Material supplied >>
▽

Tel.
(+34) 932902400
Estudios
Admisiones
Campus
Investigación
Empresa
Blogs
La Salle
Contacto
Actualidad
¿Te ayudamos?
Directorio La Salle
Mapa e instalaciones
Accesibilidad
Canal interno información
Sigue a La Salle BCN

△

Assigned task >> Transcribe every line of the entries above word for word, keeping the same order and line breaks.

Written solution >>
Tel.
(+34) 932902400
Estudios
Admisiones
Campus
Investigación
Empresa
Blogs
La Salle
Contacto
Actualidad
¿Te ayudamos?
Directorio La Salle
Mapa e instalaciones
Accesibilidad
Canal interno información
Sigue a La Salle BCN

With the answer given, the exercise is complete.